* Begin Document segment *
Stacks & Stages


Stages add support for persistent data via a named stack, plus basic push/pop/peek operators.

Any task associated with compose.mk is able to use a stack just by mentioning it, regardless of whether it is inside or outside of a container.

Stacks live on the filesystem usually at the project root, and are JSON-backed. Ultimately the push/pop/etc operators are implemented with jq and jb, using local tools if available but falling back to docker for a portable implementation. (For more background, see the docs on structured IO and proxy wrappers.)

Other than the datastructure itself, there are few restrictions or isolation guarantees about how that data is used, or where it's used from. By default, there are no isolation guarantees at the level of PIDs, parent PIDs, or container. However, isolation per compose.mk managed project is usually implicit, because stages are uniquely determined by the stage name and the working directory when the stage is used.

Since access to the stage-stack should "just work" from the docker host or a container, and works inside or outside the particular subshell for any existing make-target, this adds a lot of missing flexibility for "crosswise" communication that task-DAGs and pipelining would usually struggle with.

The point of stacks and stages is to have something small, fast, and light that you use out of the box or build on top of. Stage-stacks in compose.mk are a project-local datastructure that feels native, is basically dependency free, and is actually kind of scalable. After all.. jq will be happy to chug through a very large pile of JSON indeed, and file IO is a bottleneck, switching to shared memory is straightforward.
* End Document segment *
* Begin Dataset content *
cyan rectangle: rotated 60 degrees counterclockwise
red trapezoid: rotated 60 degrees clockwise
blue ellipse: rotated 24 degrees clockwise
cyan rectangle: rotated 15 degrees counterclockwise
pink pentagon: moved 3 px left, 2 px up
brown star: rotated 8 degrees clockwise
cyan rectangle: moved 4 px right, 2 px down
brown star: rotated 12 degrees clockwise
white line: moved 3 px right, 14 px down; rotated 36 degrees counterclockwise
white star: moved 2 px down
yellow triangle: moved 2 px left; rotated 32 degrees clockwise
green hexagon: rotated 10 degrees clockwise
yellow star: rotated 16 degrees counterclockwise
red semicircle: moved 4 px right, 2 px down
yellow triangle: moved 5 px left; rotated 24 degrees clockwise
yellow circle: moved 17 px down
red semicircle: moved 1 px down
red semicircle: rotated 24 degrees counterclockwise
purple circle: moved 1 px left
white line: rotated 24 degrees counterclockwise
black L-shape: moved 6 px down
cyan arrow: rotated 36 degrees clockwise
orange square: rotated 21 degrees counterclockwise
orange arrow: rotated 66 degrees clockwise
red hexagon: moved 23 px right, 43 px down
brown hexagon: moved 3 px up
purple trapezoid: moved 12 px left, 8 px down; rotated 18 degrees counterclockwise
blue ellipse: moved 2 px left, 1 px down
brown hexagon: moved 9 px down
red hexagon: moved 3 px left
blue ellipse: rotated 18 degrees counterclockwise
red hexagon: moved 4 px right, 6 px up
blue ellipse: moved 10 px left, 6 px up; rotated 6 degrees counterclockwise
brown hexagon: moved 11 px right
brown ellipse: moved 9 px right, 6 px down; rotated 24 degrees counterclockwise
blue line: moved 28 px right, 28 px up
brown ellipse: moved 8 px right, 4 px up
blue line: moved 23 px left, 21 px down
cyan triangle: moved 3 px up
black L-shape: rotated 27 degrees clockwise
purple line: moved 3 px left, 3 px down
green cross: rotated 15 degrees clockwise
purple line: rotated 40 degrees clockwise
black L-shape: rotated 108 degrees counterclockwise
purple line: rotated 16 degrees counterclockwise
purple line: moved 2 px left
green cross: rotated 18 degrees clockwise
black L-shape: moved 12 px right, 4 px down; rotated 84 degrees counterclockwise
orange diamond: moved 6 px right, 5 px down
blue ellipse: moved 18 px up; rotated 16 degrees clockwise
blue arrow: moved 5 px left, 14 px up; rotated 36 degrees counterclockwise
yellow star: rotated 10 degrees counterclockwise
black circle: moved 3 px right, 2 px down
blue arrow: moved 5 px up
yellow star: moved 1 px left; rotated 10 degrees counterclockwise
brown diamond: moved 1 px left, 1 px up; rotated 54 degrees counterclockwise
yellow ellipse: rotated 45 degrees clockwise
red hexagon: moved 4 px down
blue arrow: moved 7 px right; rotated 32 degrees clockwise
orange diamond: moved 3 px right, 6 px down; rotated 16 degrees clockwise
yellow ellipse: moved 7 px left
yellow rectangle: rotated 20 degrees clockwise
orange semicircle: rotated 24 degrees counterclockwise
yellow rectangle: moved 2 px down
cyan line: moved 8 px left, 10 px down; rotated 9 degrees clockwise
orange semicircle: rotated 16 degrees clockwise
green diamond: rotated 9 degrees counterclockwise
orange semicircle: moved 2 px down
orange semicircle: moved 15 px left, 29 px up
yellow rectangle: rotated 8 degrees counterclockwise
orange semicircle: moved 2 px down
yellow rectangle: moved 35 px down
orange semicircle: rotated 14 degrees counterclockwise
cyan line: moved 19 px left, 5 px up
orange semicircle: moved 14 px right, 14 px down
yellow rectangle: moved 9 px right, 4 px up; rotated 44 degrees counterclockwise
* End Dataset content *
## Required task A
In the page on stacks and stages, why is isolation per compose.mk managed project usually implicit? Answer in one to three sentences.
## Required task B
Write the next part of the page on stacks and stages, following on from its last sentence.

## Task response A
Stages are uniquely determined by the stage name together with the working directory when the stage is used. So isolation per compose.mk managed project is usually implicit, even though by default there are no isolation guarantees at the level of PIDs, parent PIDs, or container.

## Task response B
Stage Basics


At a high level, these are the rules for stages:

  • Once entered, a stage lives forever unless explicitly exited,
  • The lifetime of a stage-stack is just the lifetime of the stage
  • Stages may be re-entered from anywhere without an exit, and
  • Entering and exiting stages leaves time-stamped events inside the stack
  • Any reference to a non-existent stage enters the stage implicitly, creating the stage-stack

Stack-operations are logged by default to stderr, so it's easy for users or devs to keep track of the stack state. Stages also automatically get a banner / visual divider on entry, helpful for making automation output more readable.

You can use stages via stand-alone mode or programmatically from script, and either way it looks pretty similar.

Stages in Stand Alone Mode


Creating a stack is just mentioning it.

$ ./compose.mk flux.stage.enter/BUILD

╔═══════════════════════════════════════════════════════════╗
║                           BUILD                           ║
╚═══════════════════════════════════════════════════════════╝
⇄ flux.stage // BUILD //  stack file @ .flux.stage.BUILD
Φ flux.stage.push // BUILD  io.stack.push // stack@.flux.stage.BUILD   {"stage.entered":"Mon 24 Feb 2025 08:53:39 PM PST"}

Pushing data works with pipes:

$ echo '{"data":789}' | ./compose.mk flux.stage.push/BUILD

Φ flux.stage.push // BUILD  io.stack.push // stack@.flux.stage.BUILD   {"data":789}

You can also use the builtin wrapper for jb like this:

$ ./compose.mk jb foo=bar | ./compose.mk flux.stage.push/BUILD

Popping data is pipe-safe JSON for downstream, but stderr is annotated for humans.

$ ./compose.mk flux.stage.pop/BUILD
Φ flux.stage.pop // BUILD
⇄ io.stack.pop // stack@.flux.stage.BUILD {
  "data": 789
}

$ ./compose.mk flux.stage.pop/BUILD
Φ flux.stage.pop // BUILD
⇄ io.stack.pop // stack@.flux.stage.BUILD {
  "stage.entered": "Mon 24 Feb 2025 08:53:39 PM PST"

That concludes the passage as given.